When xfering my “4TB nfs disk” where not much has changed, it takes approx 45 min, and usually with Kb/s xfer rate … Lot’s of small files (linux kernel sources etc.). That’s because once the initial xfer was done, not much will change , be xferred. But rsync still has to calculate/check if the file has changed, takes time.

sah · March 12, 2025, 5:09pm

What rsync arguments are you using? Picking the right ones can make things go much faster. If you are trying to checksum the file it will take as long as it would take for the host and target system to read every file and calc its checksum. So that would mean you are reading 21TiB on each side before anything happens.

Are you running rsyncd on the target side or are you doing this over a mounted filesystem?

Here is a script I use to sync my music collection from my Mac to my NAS. In this case the Mac is the source of truth so I just want the NAS to match. I am running the rsycnd App on the TrueNAS side. Also note if you remove the “–progress – stats” it runs about 15% faster. File list generation time on 96K files is 0.053 seconds.

Please do not try this blind.
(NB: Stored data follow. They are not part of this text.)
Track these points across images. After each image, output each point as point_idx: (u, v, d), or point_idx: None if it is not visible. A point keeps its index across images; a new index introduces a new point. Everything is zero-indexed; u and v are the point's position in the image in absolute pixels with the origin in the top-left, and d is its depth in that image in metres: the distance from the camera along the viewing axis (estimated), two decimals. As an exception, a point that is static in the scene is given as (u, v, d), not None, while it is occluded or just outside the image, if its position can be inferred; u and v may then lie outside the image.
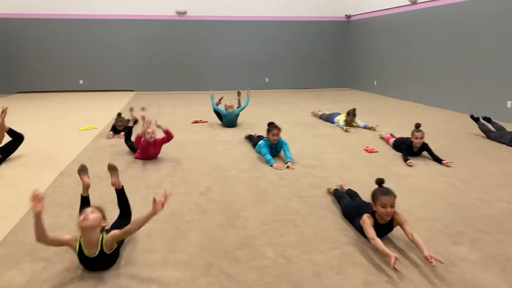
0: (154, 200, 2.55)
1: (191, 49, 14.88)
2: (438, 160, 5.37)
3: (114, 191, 3.44)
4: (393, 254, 2.67)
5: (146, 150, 5.42)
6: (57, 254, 2.95)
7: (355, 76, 15.34)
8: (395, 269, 2.59)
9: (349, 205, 3.57)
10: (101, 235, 2.64)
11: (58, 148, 6.16)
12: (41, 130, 7.47)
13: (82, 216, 2.59)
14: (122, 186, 3.41)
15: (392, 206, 2.96)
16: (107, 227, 2.87)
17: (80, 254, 2.62)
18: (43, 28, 13.87)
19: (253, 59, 15.31)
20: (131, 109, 7.51)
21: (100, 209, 2.73)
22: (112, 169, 3.40)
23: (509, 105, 8.33)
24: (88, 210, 2.65)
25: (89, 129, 7.60)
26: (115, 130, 7.05)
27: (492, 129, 6.85)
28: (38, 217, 2.46)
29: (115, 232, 2.66)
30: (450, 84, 10.08)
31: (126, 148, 6.03)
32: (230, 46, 15.09)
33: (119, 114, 7.25)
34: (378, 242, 2.84)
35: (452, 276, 2.67)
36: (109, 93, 14.14)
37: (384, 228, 3.09)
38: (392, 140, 6.23)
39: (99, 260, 2.63)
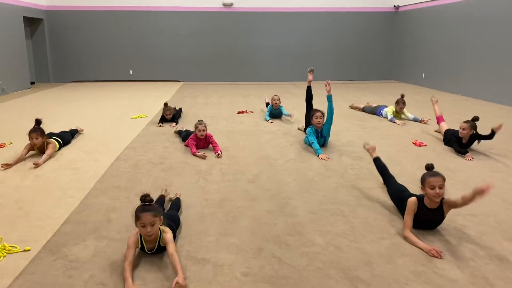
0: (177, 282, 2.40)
1: (237, 41, 15.03)
2: (490, 135, 5.32)
3: (166, 177, 3.68)
4: (425, 245, 2.83)
5: (197, 145, 5.55)
6: (118, 233, 3.15)
7: (403, 68, 14.97)
8: (434, 256, 2.75)
9: (401, 189, 3.56)
10: (159, 233, 2.74)
11: (112, 134, 6.47)
12: (96, 117, 7.84)
13: (144, 231, 2.63)
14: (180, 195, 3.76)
15: (441, 187, 2.99)
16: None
17: (141, 249, 2.76)
18: (96, 20, 14.43)
19: (299, 50, 15.26)
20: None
21: (157, 211, 2.72)
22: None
23: None
24: (148, 222, 2.62)
25: (140, 117, 7.91)
26: (164, 119, 7.29)
27: None
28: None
29: (170, 241, 2.68)
30: (502, 77, 9.66)
31: (177, 136, 6.26)
32: (276, 38, 15.11)
33: (165, 104, 7.49)
34: (410, 235, 2.98)
35: (506, 270, 2.64)
36: (157, 83, 14.55)
37: (433, 214, 3.09)
38: (443, 124, 6.08)
39: (156, 253, 2.78)
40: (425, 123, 7.34)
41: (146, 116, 8.01)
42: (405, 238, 3.03)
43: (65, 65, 14.65)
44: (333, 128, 5.86)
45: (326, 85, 5.57)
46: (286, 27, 15.08)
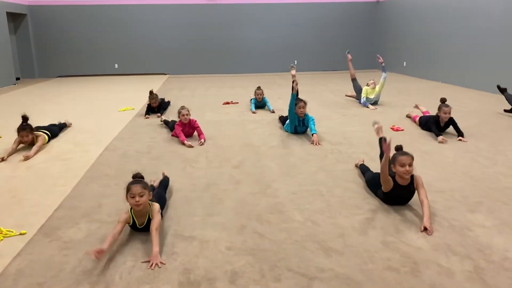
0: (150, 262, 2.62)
1: (222, 33, 15.15)
2: (460, 134, 5.54)
3: (154, 164, 3.95)
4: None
5: (182, 130, 5.74)
6: (110, 216, 3.34)
7: (384, 57, 15.08)
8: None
9: (374, 176, 3.81)
10: (149, 207, 2.95)
11: (100, 126, 6.62)
12: (83, 111, 7.96)
13: (133, 201, 2.83)
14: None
15: (410, 165, 3.23)
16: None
17: (133, 224, 2.96)
18: (80, 14, 14.43)
19: (282, 42, 15.45)
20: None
21: (146, 185, 2.93)
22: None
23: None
24: (137, 192, 2.82)
25: (127, 110, 8.05)
26: (150, 109, 7.44)
27: None
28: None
29: (157, 212, 2.91)
30: (479, 64, 9.99)
31: (163, 127, 6.43)
32: (259, 30, 15.27)
33: (151, 92, 7.63)
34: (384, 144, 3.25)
35: (467, 239, 2.89)
36: (143, 76, 14.64)
37: (404, 190, 3.34)
38: (418, 118, 6.37)
39: (146, 227, 2.98)
40: (381, 60, 8.09)
41: (133, 109, 8.16)
42: (383, 166, 3.26)
43: (50, 60, 14.65)
44: (316, 116, 6.08)
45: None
46: (271, 19, 15.24)
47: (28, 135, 5.22)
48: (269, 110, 7.76)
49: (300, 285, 2.39)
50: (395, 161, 3.33)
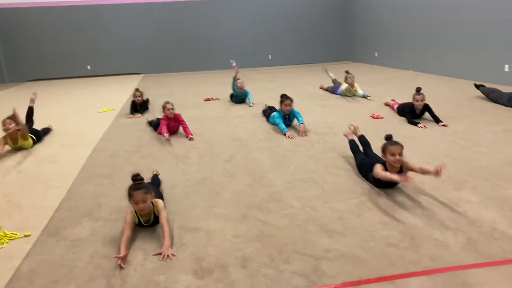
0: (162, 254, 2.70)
1: (195, 30, 15.14)
2: (437, 120, 5.78)
3: (145, 163, 4.14)
4: (399, 177, 3.18)
5: (167, 125, 5.79)
6: (111, 214, 3.39)
7: (357, 49, 15.59)
8: (406, 181, 3.12)
9: (364, 161, 3.98)
10: (152, 206, 3.01)
11: (84, 128, 6.57)
12: (62, 114, 7.86)
13: (137, 207, 2.90)
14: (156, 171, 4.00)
15: (400, 154, 3.40)
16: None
17: (139, 223, 3.02)
18: (49, 16, 14.13)
19: (256, 36, 15.56)
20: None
21: (148, 188, 2.97)
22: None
23: (506, 69, 8.66)
24: (140, 199, 2.87)
25: (108, 111, 8.00)
26: (134, 107, 7.44)
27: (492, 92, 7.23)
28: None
29: (162, 208, 2.99)
30: (450, 51, 10.38)
31: (149, 126, 6.45)
32: (233, 25, 15.33)
33: (137, 89, 7.67)
34: (387, 173, 3.33)
35: (456, 214, 3.09)
36: (118, 77, 14.47)
37: None
38: (396, 106, 6.61)
39: (152, 224, 3.05)
40: (370, 100, 7.83)
41: (114, 109, 8.11)
42: (376, 175, 3.40)
43: (20, 64, 14.30)
44: (297, 108, 6.22)
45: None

You can run it with “./script.sh test” and it will do a dry run and tell you want it will do.

#/bin/bash
#PUT

SRC=/Volumes/data1/Media/Music/
DST=rsync://barrel:30026/music
EXCLUDE_FILE=rsync-exclude

if [ "$1" == "test" ]; then
    RSYNC_START="/opt/homebrew/bin/rsync --dry-run"
else
    RSYNC_START="/opt/homebrew/bin/rsync"
fi

if [ ! -d $SRC ]; then
    echo "Local directory is not there. Please fix and try again"
else
    $RSYNC_START \
    --iconv=utf-8-mac,utf-8 \
    --force \
    --size-only \
    --no-perms \
    --no-owner \
    --no-group \
    --omit-dir-times \
    --delete \
    --progress \
    --stats \
    --recursive \
    --exclude-from=$EXCLUDE_FILE \
    $SRC \
    $DST
fi

Alister · March 12, 2025, 7:39pm

I just set it up zero arguments set

I’ve done the replication so I have a copy

I googled to see if there was anything I could do to make it run faster and could find anything i.e. force parallelisation similar to downloading a file via multiple connections

etorix · March 12, 2025, 8:04pm

Irrespective of the size of the files, and whether there has been any chage, rsync needs to check each and every file. One hour for 2.1M files? Not too bad…
You may speed it up with a special vdev or metadata L2ARC so that rsync has faster access to all the metadata it needs to browse.

But moving the backup to ZFS and using replication will be faster.

winnielinnie · March 12, 2025, 9:54pm

Let’s not get too technical, okay?

winnielinnie · March 12, 2025, 10:01pm

The bottleneck is your storage drives.

Rsync needs to pull all the file metadata from the drives, in order to compare the directory listing to the target.

At minimum, it needs to know “does this file exist?” In order to do that, it needs to crawl through the entire directory tree.

Most rsync setups need more than that, though. They also need to compare any difference in sizes and modification timestamps.

No matter what, the entire directory tree needs to be crawled and read from the storage drives.

The only way to speed up this process is to bypass the drives and do this all in RAM. How can this all be done in RAM? By keeping the relevant metadata in the ARC.

How to keep all this metadata in the ARC? By having enough total RAM to safely house it, and adjusting a ZFS parameter to mitigate “pressure” against metadata in the ARC.

In summary: You’ll need to increase RAM and adjust the ZFS parameter to greatly favor metadata over data in the ARC.

As @awalkerix said: ZFS replications are way better. It already knows what to transfer, without having to crawl an entire directory tree, as is the case with rsync.